Riap Windhu, No : 082
----------------------------
SETIAP senja datang, aku masih mengingat kemunculanmu yang tiba-tiba.
“Raka, lihat senja, yuk…,” ajakmu spontan.
Aku memandangmu. Aku karyawan baru kala itu. Entah mengapa, bagai terbius aku ikut menyaksikan senja luruh di langit Jakarta secara perlahan.
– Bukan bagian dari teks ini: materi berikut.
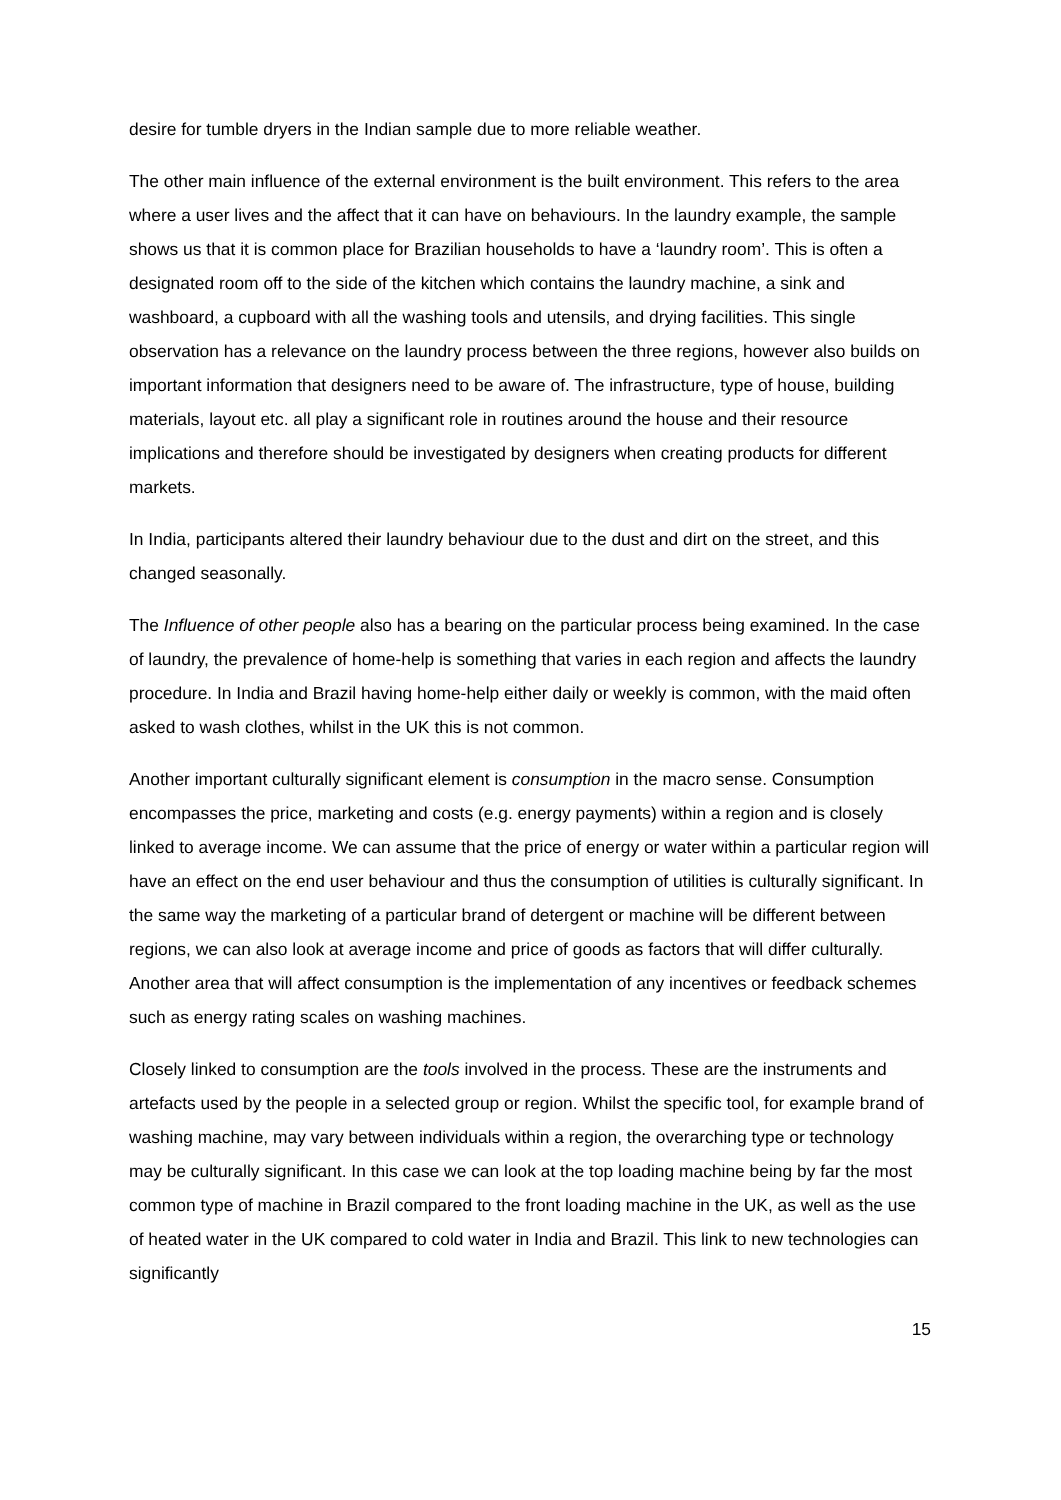desire for tumble dryers in the Indian sample due to more reliable weather.
The other main influence of the external environment is the built environment. This refers to the area where a user lives and the affect that it can have on behaviours. In the laundry example, the sample shows us that it is common place for Brazilian households to have a ‘laundry room’. This is often a designated room off to the side of the kitchen which contains the laundry machine, a sink and washboard, a cupboard with all the washing tools and utensils, and drying facilities. This single observation has a relevance on the laundry process between the three regions, however also builds on important information that designers need to be aware of. The infrastructure, type of house, building materials, layout etc. all play a significant role in routines around the house and their resource implications and therefore should be investigated by designers when creating products for different markets.
In India, participants altered their laundry behaviour due to the dust and dirt on the street, and this changed seasonally.
The Influence of other people also has a bearing on the particular process being examined. In the case of laundry, the prevalence of home-help is something that varies in each region and affects the laundry procedure. In India and Brazil having home-help either daily or weekly is common, with the maid often asked to wash clothes, whilst in the UK this is not common.
Another important culturally significant element is consumption in the macro sense. Consumption encompasses the price, marketing and costs (e.g. energy payments) within a region and is closely linked to average income. We can assume that the price of energy or water within a particular region will have an effect on the end user behaviour and thus the consumption of utilities is culturally significant. In the same way the marketing of a particular brand of detergent or machine will be different between regions, we can also look at average income and price of goods as factors that will differ culturally. Another area that will affect consumption is the implementation of any incentives or feedback schemes such as energy rating scales on washing machines.
Closely linked to consumption are the tools involved in the process. These are the instruments and artefacts used by the people in a selected group or region. Whilst the specific tool, for example brand of washing machine, may vary between individuals within a region, the overarching type or technology may be culturally significant. In this case we can look at the top loading machine being by far the most common type of machine in Brazil compared to the front loading machine in the UK, as well as the use of heated water in the UK compared to cold water in India and Brazil. This link to new technologies can significantly
15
Aku masih ingat kehadiranmu di ruanganku. “Lebih adem. Boleh ya disini? “ Sebentar kemudian kamu terlelap di sudut ruang sehingga mengundangku untuk menjagamu.
Aku pun ingat saat kamu dengan wajah kuyu berkata,” Aku mau cerita.” Kamu tak ragu bercerita dan aku tak keberatan mendengarkan..
Aku juga ingat saat kau melihat foto-foto keluargaku. Kamu tersenyum saat mengetahui aku adalah satu-satunya anak lelaki, yang lahir sebagai si bungsu, setelah enam kakak perempuanku.
Ya, aku pastinya selalu ingat saat kamu menasihatiku untuk tidak membanding-bandingkan kado Natal yang kuterima dengan kado Natal yang kuberikan pada kakakku, yang kuanggap sama sekali tidak sepadan nilai dan harganya.